• [What you need to do]:
When a line in the records contains the string "CIRCLE", copy that line.

• [Supplied entries]:

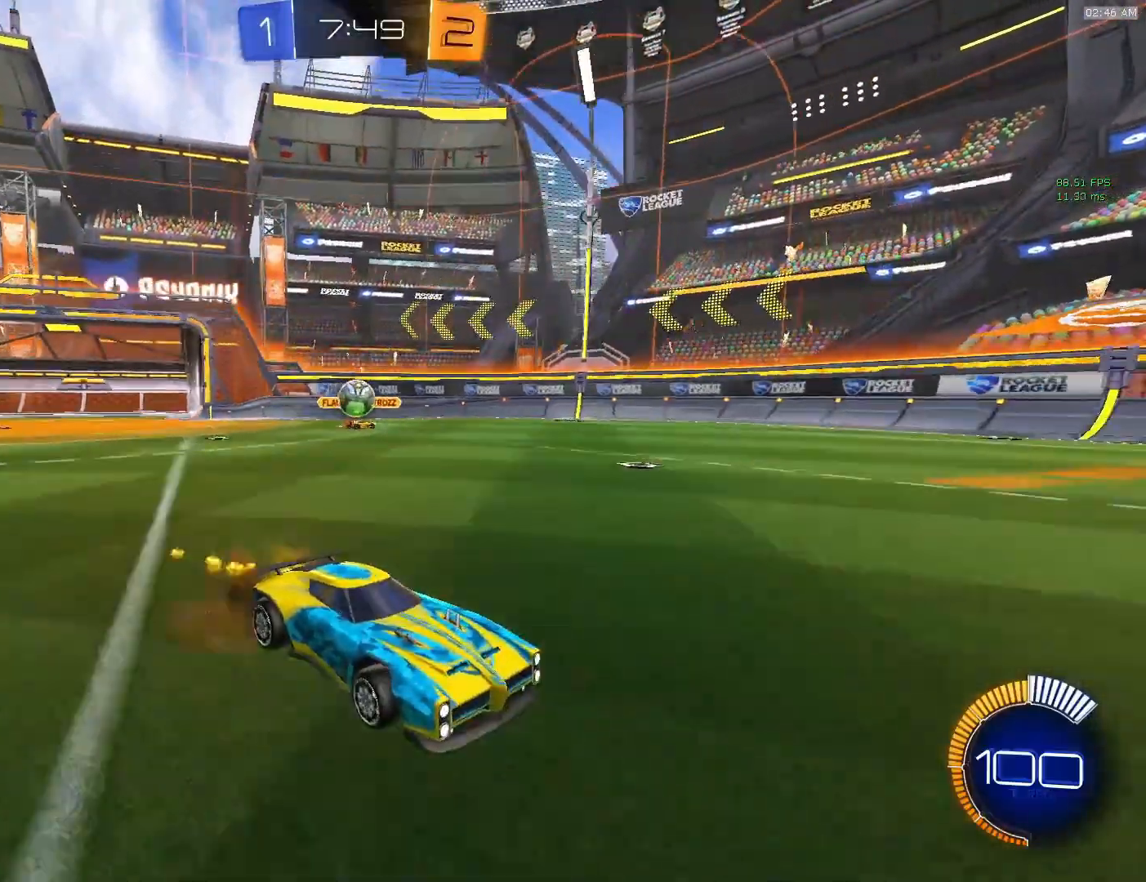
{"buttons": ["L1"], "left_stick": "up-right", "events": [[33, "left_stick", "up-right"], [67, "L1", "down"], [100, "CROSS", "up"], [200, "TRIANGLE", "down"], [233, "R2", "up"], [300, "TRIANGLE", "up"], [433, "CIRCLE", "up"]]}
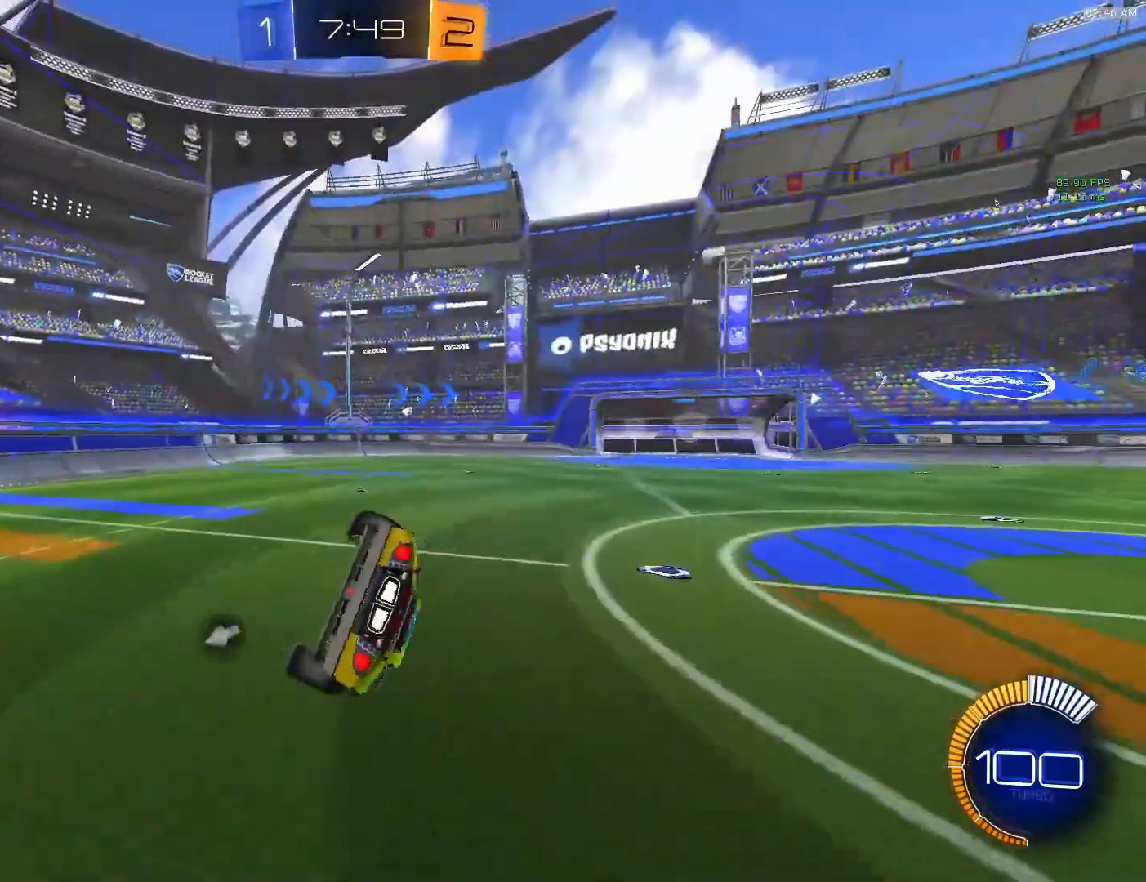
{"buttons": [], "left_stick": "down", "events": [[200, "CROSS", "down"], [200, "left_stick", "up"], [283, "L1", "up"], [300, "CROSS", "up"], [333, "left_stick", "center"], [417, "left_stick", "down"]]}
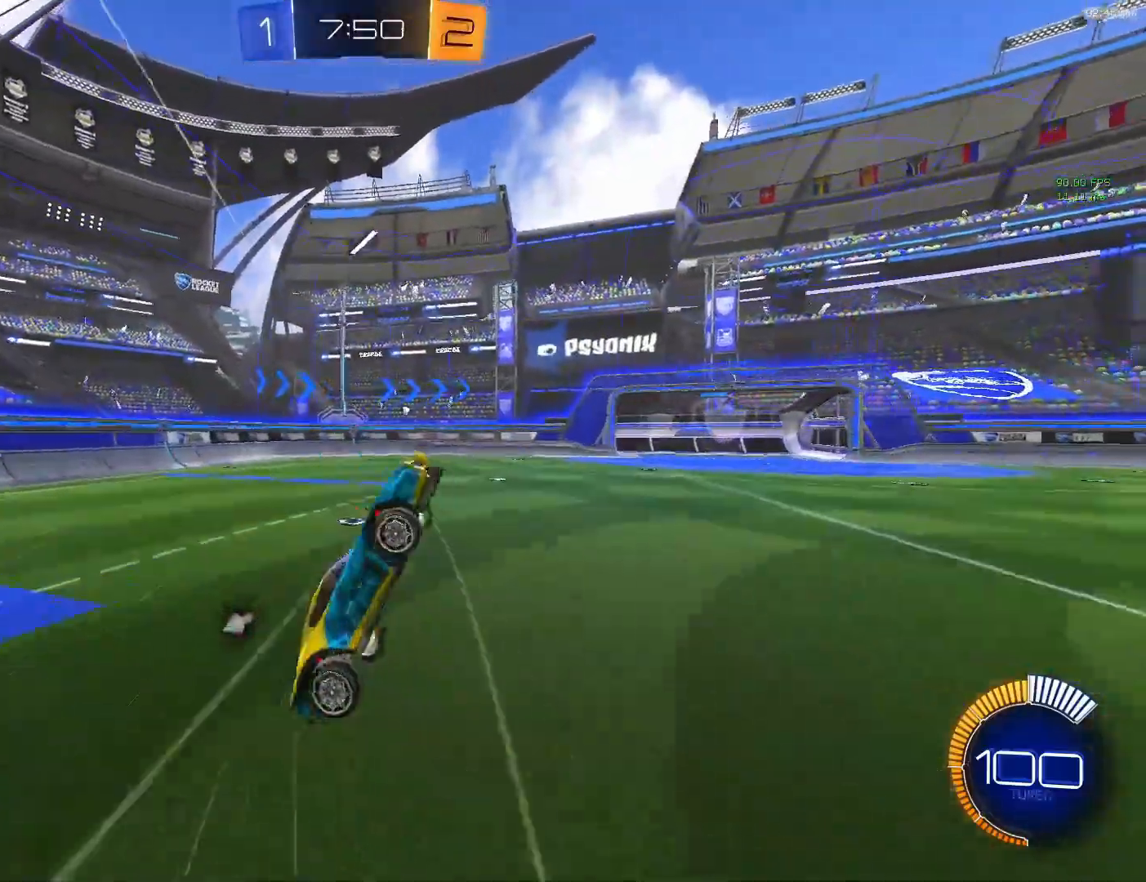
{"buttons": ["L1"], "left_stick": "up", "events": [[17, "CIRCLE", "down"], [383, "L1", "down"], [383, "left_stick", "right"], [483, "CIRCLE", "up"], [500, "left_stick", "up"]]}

...

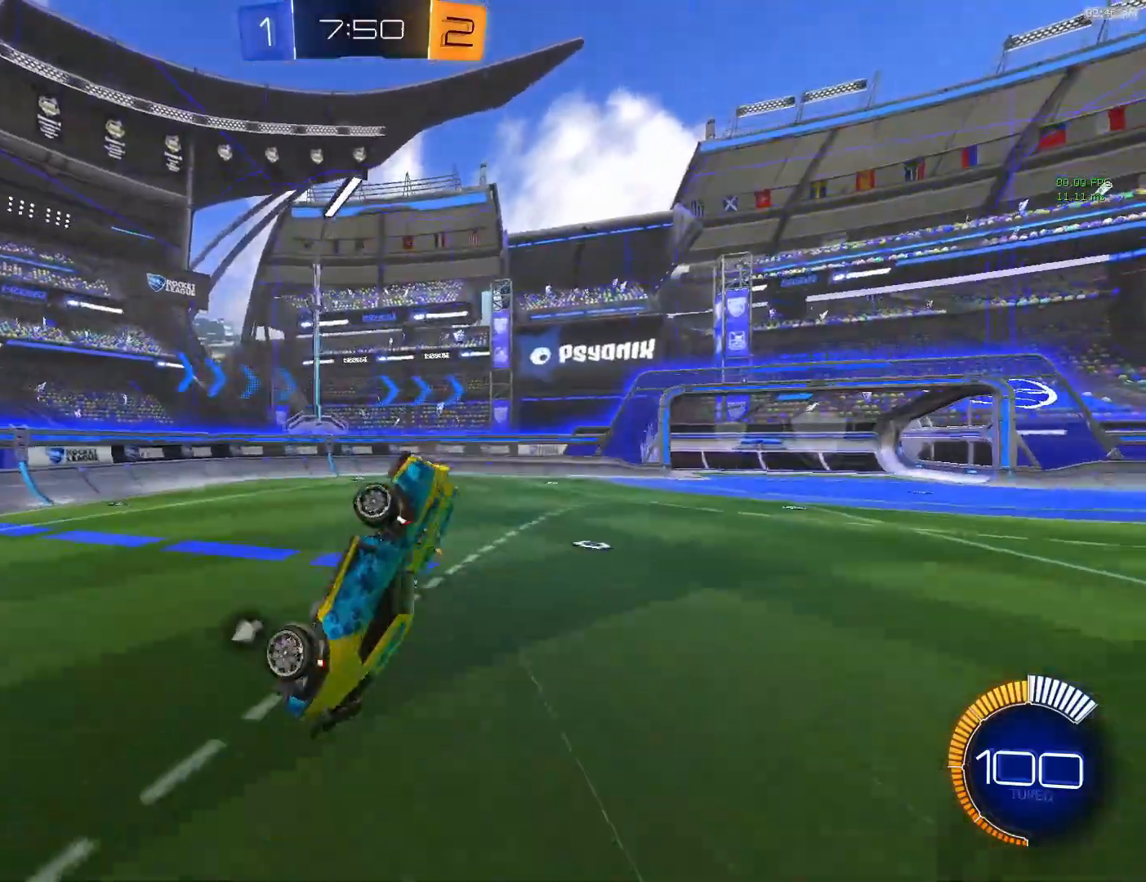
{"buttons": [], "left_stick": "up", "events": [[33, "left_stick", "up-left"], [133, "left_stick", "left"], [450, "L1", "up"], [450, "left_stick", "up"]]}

• [Reply]:
{"buttons": ["L1"], "left_stick": "up-right", "events": [[33, "left_stick", "up-right"], [67, "L1", "down"], [100, "CROSS", "up"], [200, "TRIANGLE", "down"], [233, "R2", "up"], [300, "TRIANGLE", "up"], [433, "CIRCLE", "up"]]}
{"buttons": ["L1"], "left_stick": "up", "events": [[17, "CIRCLE", "down"], [383, "L1", "down"], [383, "left_stick", "right"], [483, "CIRCLE", "up"], [500, "left_stick", "up"]]}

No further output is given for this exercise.